If that's tractable, then that does seem like the best solution. You can commit this if you need a shorter-term fix.

yaxunl updated this revision to Diff 221829.Sep 25 2019, 1:45 PM
yaxunl edited the summary of this revision. (Show Details)

Unify CUDA/HIP/OpenMP host/device check.

yaxunl retitled this revision from [CUDA][HIP] Fix assertion in Sema::markKnownEmitted with -fopenmp to [CUDA][HIP] Fix host/device check with -fopenmp.Sep 25 2019, 1:51 PM
yaxunl edited the summary of this revision. (Show Details)

That looks great. I'm probably not the best person to validate that the OMP / CUDA logic is still right, but it seems like the right technical design.

ping
@ABataev Any comments? Thanks.

ABataev added inline comments.Oct 1 2019, 6:28 AM
lib/Sema/SemaDecl.cpp
17618 ↗(On Diff #221829)

Are you going to handle #pragma omp declare target device_type(nohost) in Cuda mode correctly? Such functions should not be emitted on the host in OpenMP 5.0.

lib/Sema/SemaOpenMP.cpp
1569–1574 ↗(On Diff #221829)

You can remove the whole function and use Sema::getEmissionStatus() instead.

1593 ↗(On Diff #221829)

I think, CUDADiscarded case must be unreachable and it must be a case for llvm_unreachable() in case of the OpenMP device code.

1602–1607 ↗(On Diff #221829)

You can remove the whole function and use Sema::getEmissionStatus() instead.

1647–1648 ↗(On Diff #221829)

I would add an assert thet this function does not return CUDADiscarded value.

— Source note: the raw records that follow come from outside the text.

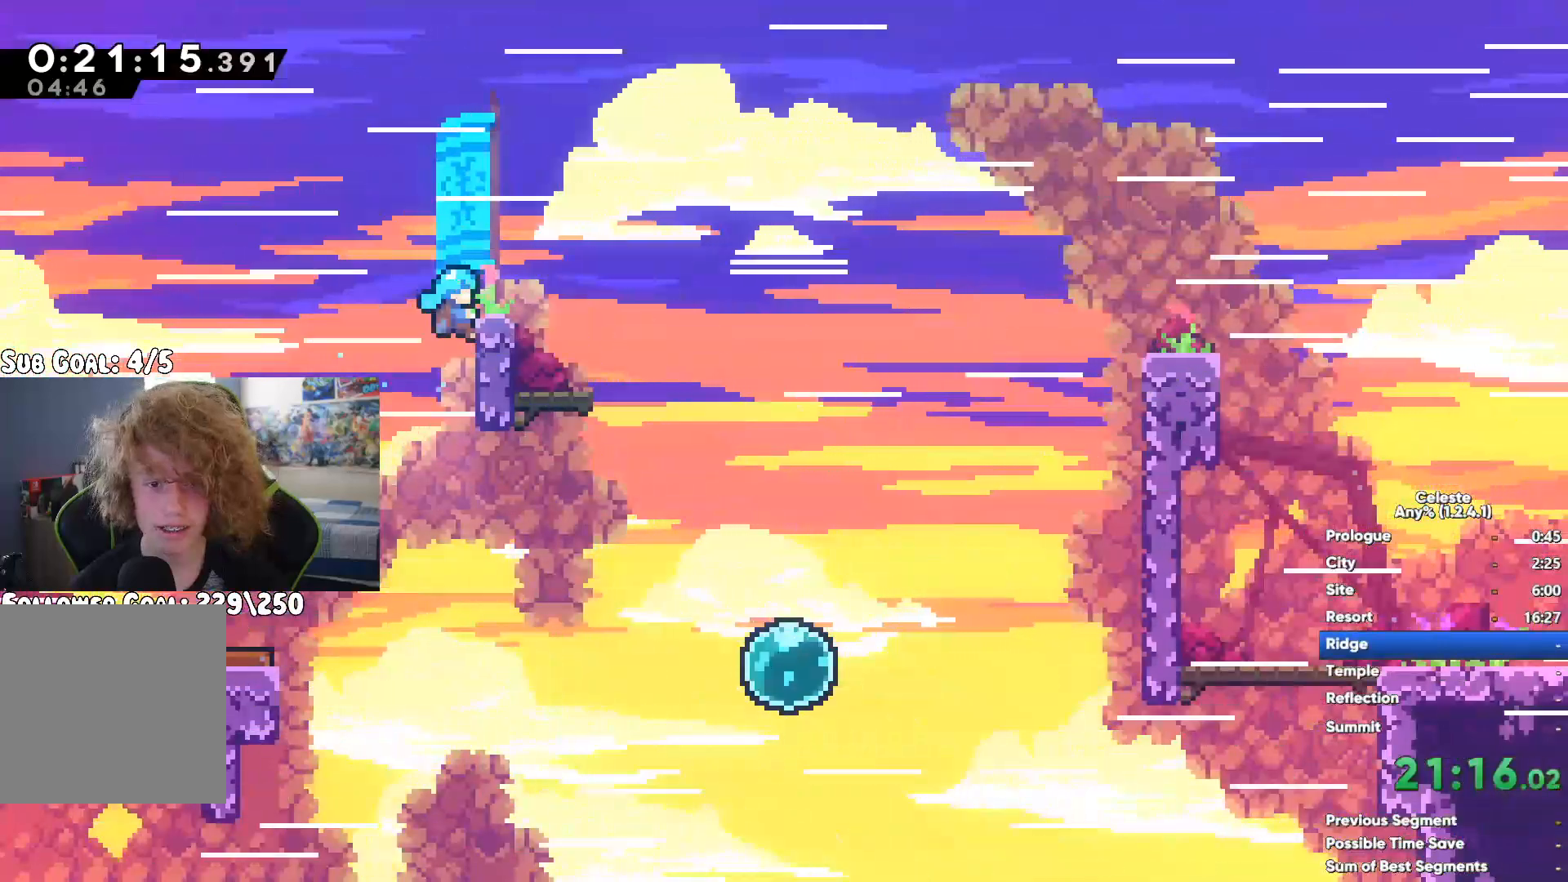
{"buttons": [], "left_stick": "right", "right_stick": "center", "button_events": [[17, "X", "down"], [50, "A", "up"], [200, "X", "up"]]}
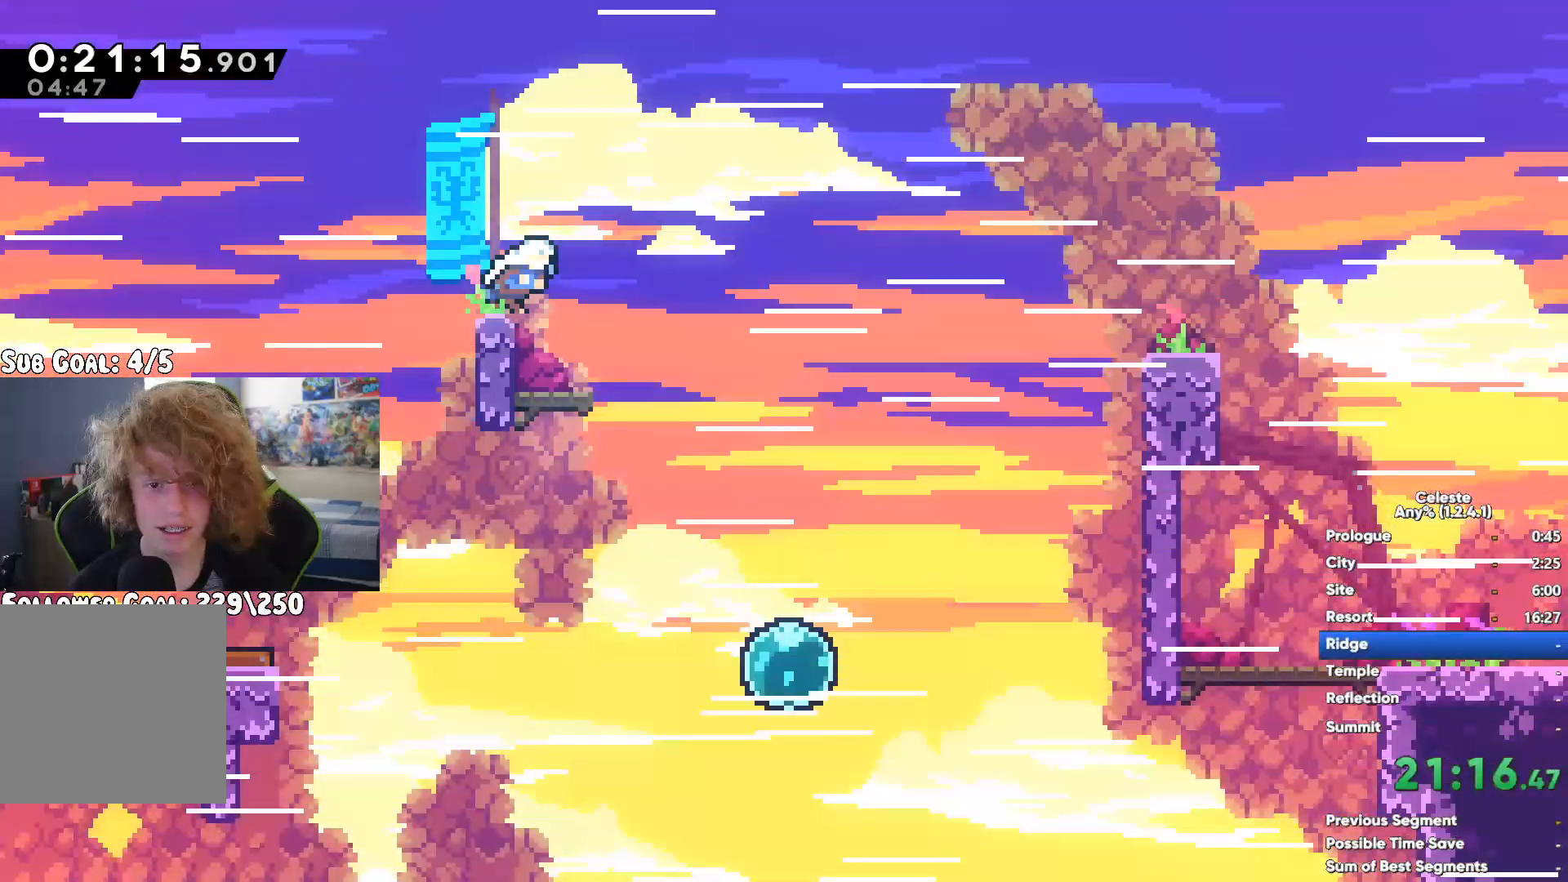
{"buttons": [], "left_stick": "right", "right_stick": "center", "button_events": []}
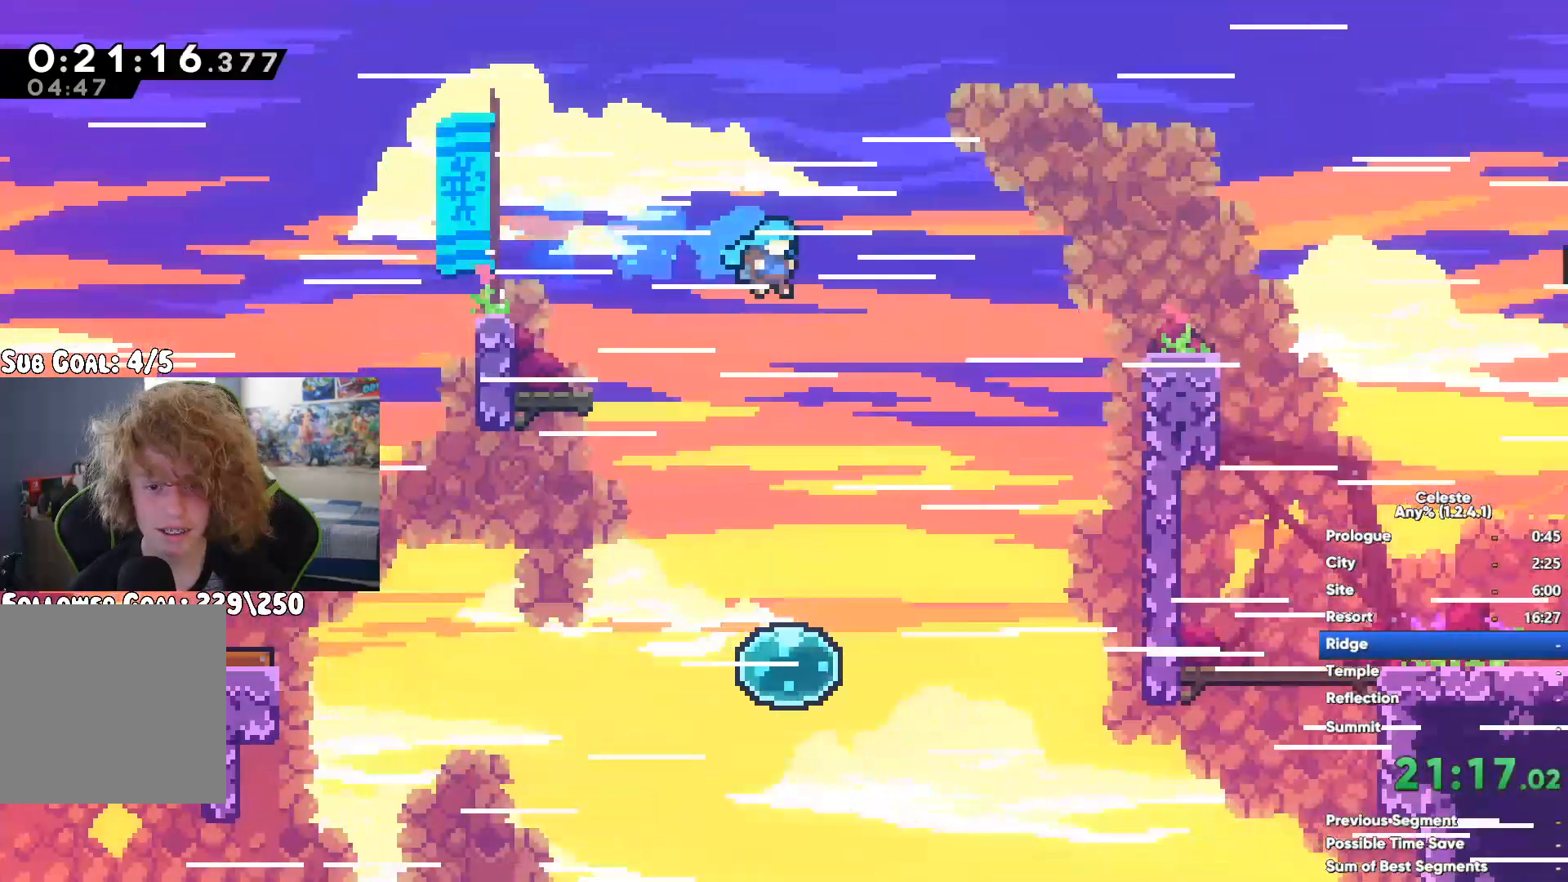
{"buttons": ["X"], "left_stick": "up-right", "right_stick": "center", "button_events": [[483, "X", "down"]]}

1684–1685 ↗(On Diff #221829)

Also, it would be good to check that it cannot return CUDADiscarded here.

yaxunl marked 12 inline comments as done.Oct 4 2019, 2:01 PM
yaxunl added inline comments.
lib/Sema/SemaDecl.cpp
17618 ↗(On Diff #221829)

will do

lib/Sema/SemaOpenMP.cpp
1569–1574 ↗(On Diff #221829)

done

1593 ↗(On Diff #221829)

done

1602–1607 ↗(On Diff #221829)

done

1647–1648 ↗(On Diff #221829)

done

1684–1685 ↗(On Diff #221829)

In host compilation, if the source code is CUDA/HIP language, a CUDA/HIP device function may be discarded as CUDADiscarded and show up here. For C++, CUDADiscarded should not be returned here.

yaxunl updated this revision to Diff 223284.Oct 4 2019, 2:04 PM
yaxunl marked 6 inline comments as done.

Revised by Alexey's comments.

ABataev added inline comments.Oct 7 2019, 7:01 AM
lib/Sema/SemaCUDA.cpp
604 ↗(On Diff #223284)

I believe this function can be removed

lib/Sema/SemaDecl.cpp
17619 ↗(On Diff #223284)

Better to use real type here, not auto

17623–17626 ↗(On Diff #223284)

Enclose in braces

17626 ↗(On Diff #223284)

Hmm, it must be marked as know-emitted only if S.DeviceKnownEmittedFns.count(FD) > 0. Otherwise, it must be unknown.

17629–17631 ↗(On Diff #223284)

Enclose in braces, not goo to have else branch enclosed in braces and then branch without.

17641 ↗(On Diff #223284)

Same here, it must be marked as know-emitted only if S.DeviceKnownEmittedFns.count(FD) > 0. Otherwise, it must be unknown.

17684–17689 ↗(On Diff #223284)

Reformat the comment here

lib/Sema/SemaOpenMP.cpp
1629–1630 ↗(On Diff #223284)

The same condition is checked twice, one of them must be for CalleeS, I believe

1674 ↗(On Diff #223284)

Again, the same condition checked twice.

yaxunl updated this revision to Diff 223712.Oct 7 2019, 6:13 PM
yaxunl marked 14 inline comments as done.

revised by Alexey's comments.

ABataev added inline comments.Oct 8 2019, 6:31 AM
lib/Sema/SemaCUDA.cpp
616 ↗(On Diff #223712)

I assume, better to use cast here, not dyn_cast

645 ↗(On Diff #223712)

Same here, just cast

lib/Sema/SemaOpenMP.cpp
1627–1628 ↗(On Diff #223712)

Better to use real type instead of auto here

1670–1671 ↗(On Diff #223712)

Real types instead of auto

yaxunl updated this revision to Diff 224126.Oct 9 2019, 12:25 PM
yaxunl marked 8 inline comments as done.

revised by Alexey's comments.

lib/Sema/SemaCUDA.cpp
616 ↗(On Diff #223712)

done

645 ↗(On Diff #223712)

done

604 ↗(On Diff #223284)

done

lib/Sema/SemaDecl.cpp
17619 ↗(On Diff #223284)

done

17623–17626 ↗(On Diff #223284)

done

17626 ↗(On Diff #223284)

done

17629–17631 ↗(On Diff #223284)

done

17641 ↗(On Diff #223284)

done

17684–17689 ↗(On Diff #223284)

done

lib/Sema/SemaOpenMP.cpp
1627–1628 ↗(On Diff #223712)

done

1670–1671 ↗(On Diff #223712)

done

1629–1630 ↗(On Diff #223284)

done

1674 ↗(On Diff #223284)

done

This revision is now accepted and ready to land.Oct 9 2019, 12:30 PM
This revision was automatically updated to reflect the committed changes.